▶ Brano da leggere
++++++++++
Questa la sentenza della Cassazione che stabilisce un importante
precedente per la definizione giuridica, anche se per il momento solo a
fini fiscali, delle ex casse di risparmio privatizzate.
La Cassazione si è finalmente pronunciata sulla definizione giuridica "ai fini fiscali" delle Fondazioni bancarie,
ossia le Casse di risparmio privatizzate dalla legge Amato del 1990 e
dalla riforma Ciampi del 1999. Viene così stabilito che tali entità non
possono godere di agevolazioni fiscali perché non equiparabili a degli
enti non profit, essendo in realtà delle vere e proprie banche. Trova
finalmente applicazione quel principio stabilito dalla legge italiana
secondo cui esiste "una presunzione" dell'esercizio dell'attività di
banca per coloro che sono in grado di influire sull'attività
dell’istituto creditizio in relazione alla loro partecipazione. In
particolare, per la Cassazione tale presunzione può essere superata
soltanto se si dimostrasse che tali enti abbiano privilegiato gli scopi
sociali, rispetto al governo delle Banche, che dovrebbe essere solo
marginale, cosa che in realtà non è. Eppure la riforma Ciampi aveva
previsto che le ex Casse di Risparmio, per beneficiare delle
agevolazioni, dovevano dismettere le partecipazioni di controllo nelle
banche per divenire a tutti gli effetti enti non commerciali, e
dovevano svolgere fini di interesse pubblico e di utilità sociale, in
maniera prevalente rispetto all’attività bancaria. Evidentemente la
legge è stata elusa senza problemi, alla luce del sole, facendo leva
sulla lentezza del sistema giuridico italiano e sul sostegno della
classe politica, che si è vista bene di alzare la mano contro le
fondazioni.
++++++++++
▶ Materiale fornito
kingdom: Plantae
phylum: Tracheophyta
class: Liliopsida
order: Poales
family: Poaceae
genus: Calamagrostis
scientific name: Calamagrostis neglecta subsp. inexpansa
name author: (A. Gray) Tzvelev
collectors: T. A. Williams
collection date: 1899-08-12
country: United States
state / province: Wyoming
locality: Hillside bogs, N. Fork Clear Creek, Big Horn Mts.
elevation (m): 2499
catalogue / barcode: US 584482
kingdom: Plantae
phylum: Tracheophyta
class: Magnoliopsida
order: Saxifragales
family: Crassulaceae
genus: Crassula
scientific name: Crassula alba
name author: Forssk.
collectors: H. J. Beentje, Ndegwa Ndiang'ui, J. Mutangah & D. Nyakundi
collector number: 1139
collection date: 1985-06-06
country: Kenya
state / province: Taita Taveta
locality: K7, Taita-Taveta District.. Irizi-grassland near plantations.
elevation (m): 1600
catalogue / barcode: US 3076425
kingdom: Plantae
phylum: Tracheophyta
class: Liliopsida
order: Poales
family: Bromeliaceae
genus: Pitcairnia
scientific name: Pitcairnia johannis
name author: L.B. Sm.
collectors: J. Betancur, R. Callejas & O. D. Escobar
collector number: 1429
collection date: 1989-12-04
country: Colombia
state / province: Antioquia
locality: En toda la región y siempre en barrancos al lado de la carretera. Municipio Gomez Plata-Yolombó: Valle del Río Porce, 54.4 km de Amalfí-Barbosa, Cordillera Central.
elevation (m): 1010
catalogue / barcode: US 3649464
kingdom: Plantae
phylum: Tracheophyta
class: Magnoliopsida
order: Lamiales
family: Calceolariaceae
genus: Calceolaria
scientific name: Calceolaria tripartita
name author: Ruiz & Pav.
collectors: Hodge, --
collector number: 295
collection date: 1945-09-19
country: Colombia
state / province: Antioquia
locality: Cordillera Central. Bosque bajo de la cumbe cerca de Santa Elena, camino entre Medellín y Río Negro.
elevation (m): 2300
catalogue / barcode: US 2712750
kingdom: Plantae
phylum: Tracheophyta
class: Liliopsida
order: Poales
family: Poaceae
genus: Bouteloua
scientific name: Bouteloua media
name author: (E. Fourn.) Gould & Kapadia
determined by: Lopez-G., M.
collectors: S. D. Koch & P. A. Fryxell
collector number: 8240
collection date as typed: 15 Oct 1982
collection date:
++++++++++
▶ Consegne
**1.** Riscrivi dal brano sulle fondazioni bancarie tutto ciò che va da "Questa la sentenza" giù fino a "di risparmio privatizzate.".
**2.** Elenca ciò che, secondo il brano sulle fondazioni bancarie, la riforma Ciampi prevedeva per le ex Casse di Risparmio che volevano beneficiare delle agevolazioni.
**3.** Rispondi a queste domande sul brano sulle fondazioni bancarie:
(a) In che anno fu emanata la legge Amato?
(b) Perché, secondo la Cassazione, le Fondazioni bancarie non possono godere di agevolazioni fiscali?
(c) Su che cosa si è fatto leva per eludere la legge?
Il materiale fornito non serve per svolgere i compiti.

▶ Compiti svolti
**1.**
Questa la sentenza della Cassazione che stabilisce un importante
precedente per la definizione giuridica, anche se per il momento solo a
fini fiscali, delle ex casse di risparmio privatizzate.

**2.**
- Dismettere le partecipazioni di controllo nelle banche
- Divenire a tutti gli effetti enti non commerciali
- Svolgere fini di interesse pubblico e di utilità sociale in maniera prevalente rispetto all'attività bancaria

**3.**
(a) Nel 1990.
(b) Perché non sono equiparabili a enti non profit, essendo in realtà delle vere e proprie banche.
(c) Sulla lentezza del sistema giuridico italiano e sul sostegno della classe politica.